===== Trecho fornecido

Que São Paulo é considerada uma imensa selva de pedra, todos sabemos. Mas isso não quer dizer que ela precise ser selvagem. Ao menos nos locais que têm sido agraciados pelas hábeis mãos da artista plástica Angela Soranz, 83 anos, moradora da City Lapa, que há mais de 50 anos desfila seu talento, seja em museus, galerias ou mesmo em ruas de céu aberto.
E a arte de Angela é uma homenagem à vida, seja nas paisagens desenhadas, cujo carro-chefe são as flores, ou nas frases “alto-astral” que compõem os seus trabalhos, realizados em azulejos, tecidos, sabonetes, murais, quadros, vidros e em até caixas de fósforo.

==========

■ **Tarefas e exercícios**
[a] Responda com base no texto sobre Angela Soranz:
(i) Quantos anos tem Angela Soranz?
(ii) Há quanto tempo ela mostra seu talento?
(iii) Qual é o carro-chefe das paisagens que ela desenha?
[b] Por favor, traduza para o inglês esta frase do texto sobre Angela Soranz: "Mas isso não quer dizer que ela precise ser selvagem."
[c] Devolva, sem nenhuma alteração, a passagem do texto sobre Angela Soranz que vai de "E a arte de" até "caixas de fósforo.".

===== Material fornecido

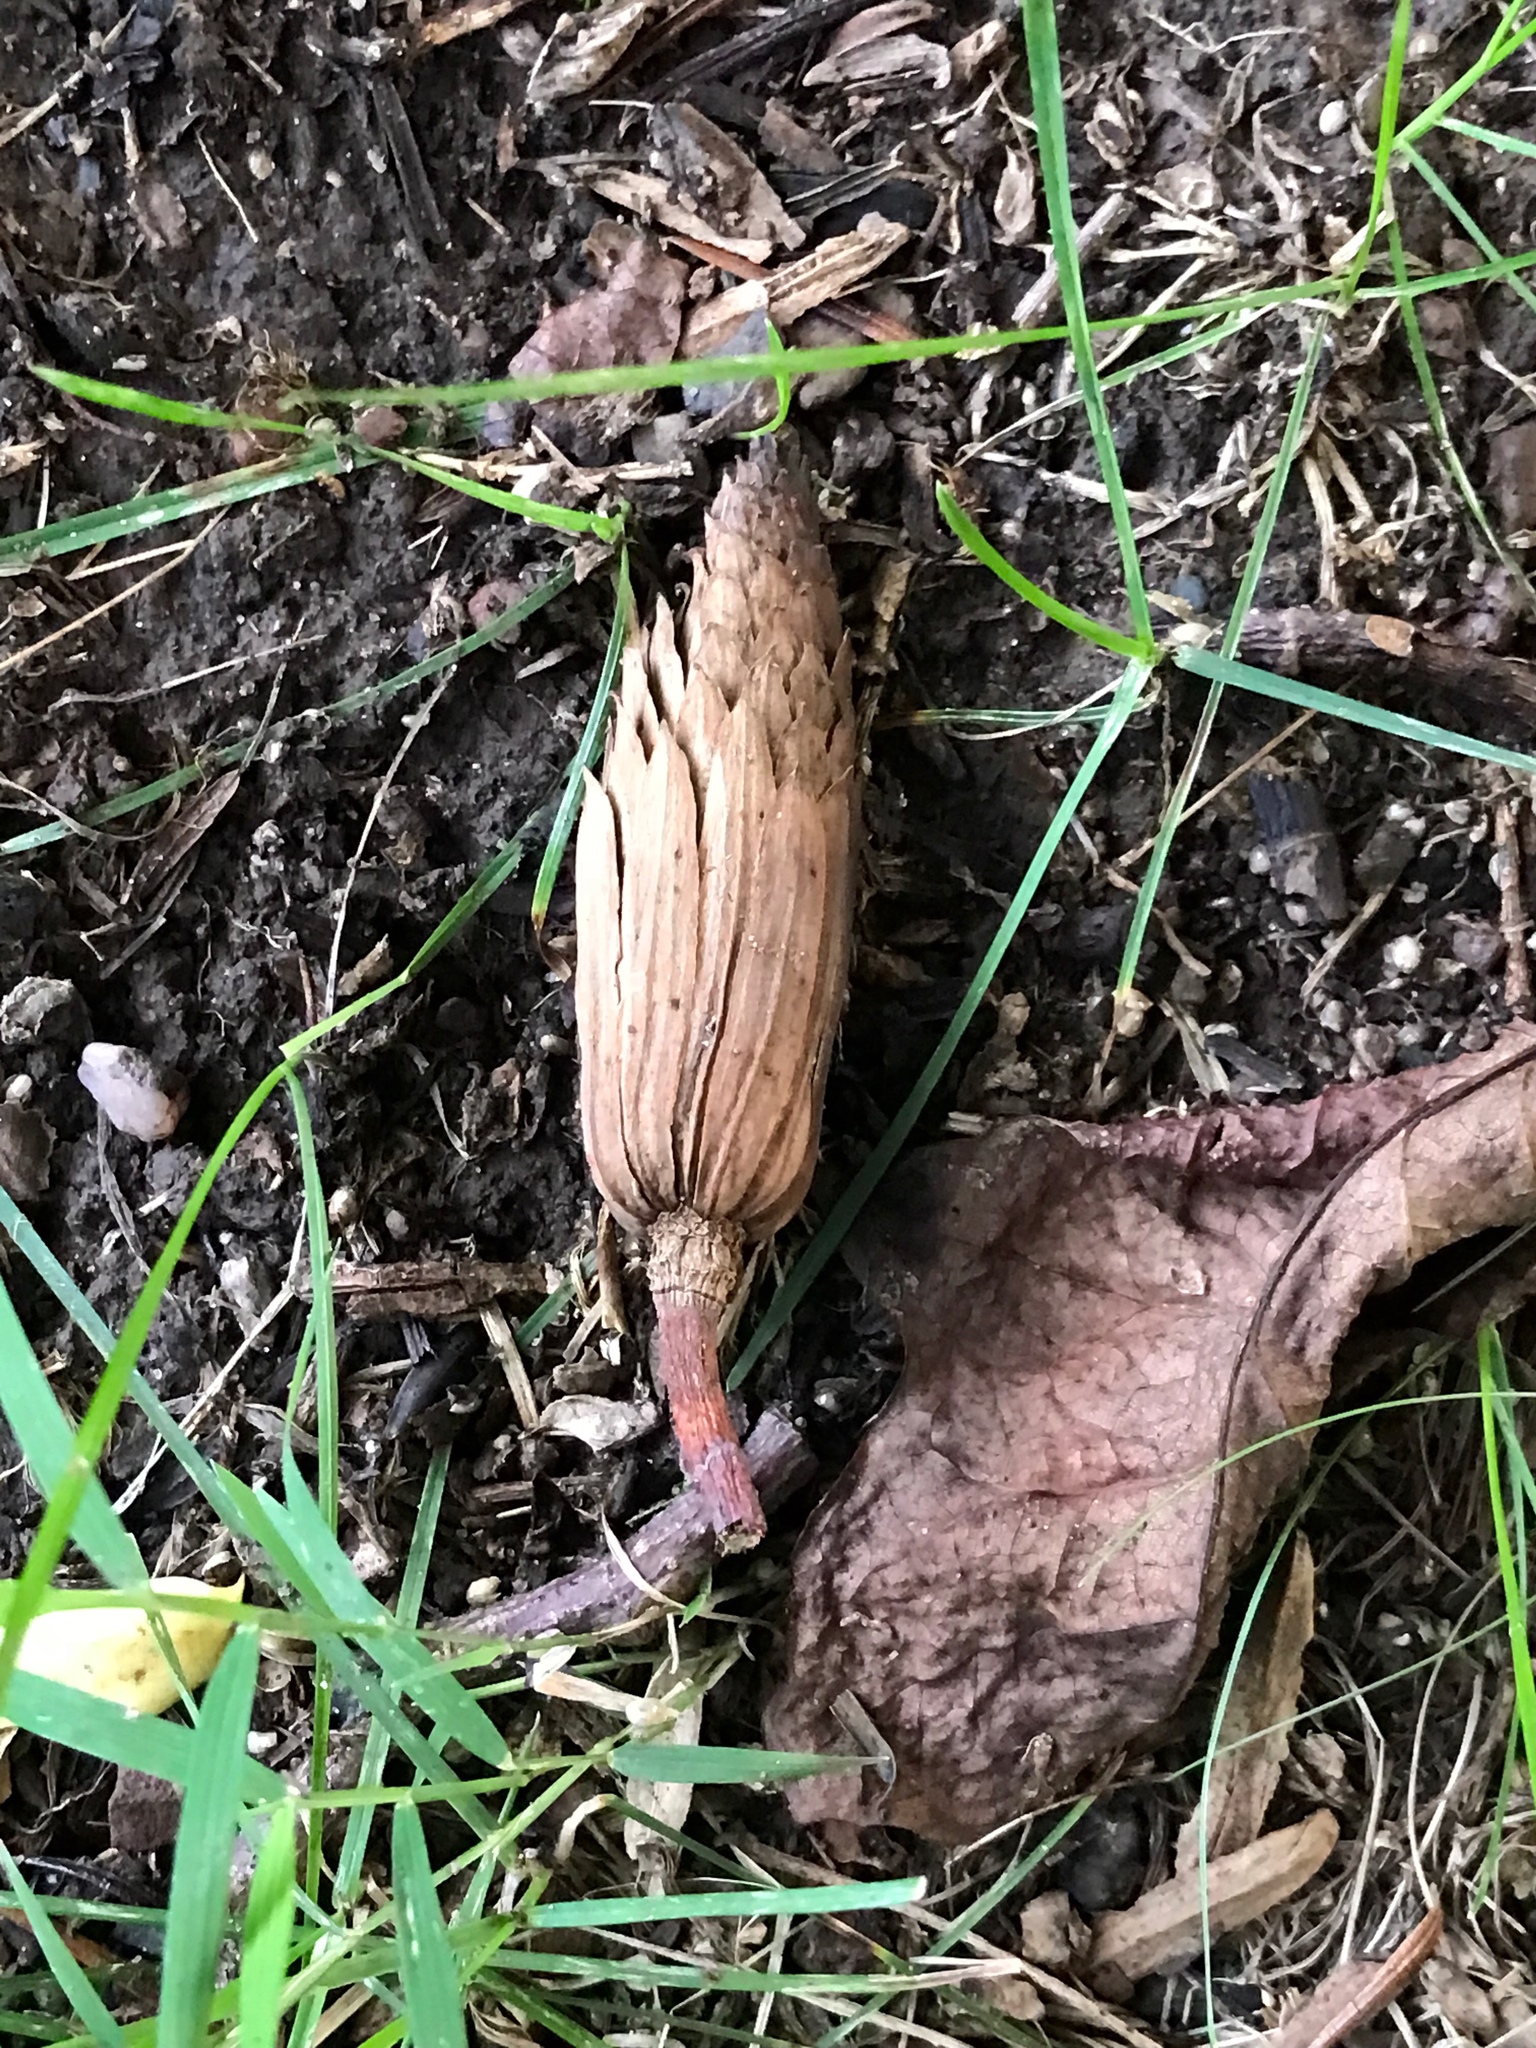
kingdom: Plantae
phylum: Tracheophyta
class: Magnoliopsida
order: Magnoliales
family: Magnoliaceae
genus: Liriodendron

==========

■ **Respostas do exercício**
[a]
(i) 83 anos.
(ii) Há mais de 50 anos.
(iii) As flores.

[b] But that does not mean it has to be wild.

[c]
E a arte de Angela é uma homenagem à vida, seja nas paisagens desenhadas, cujo carro-chefe são as flores, ou nas frases “alto-astral” que compõem os seus trabalhos, realizados em azulejos, tecidos, sabonetes, murais, quadros, vidros e em até caixas de fósforo.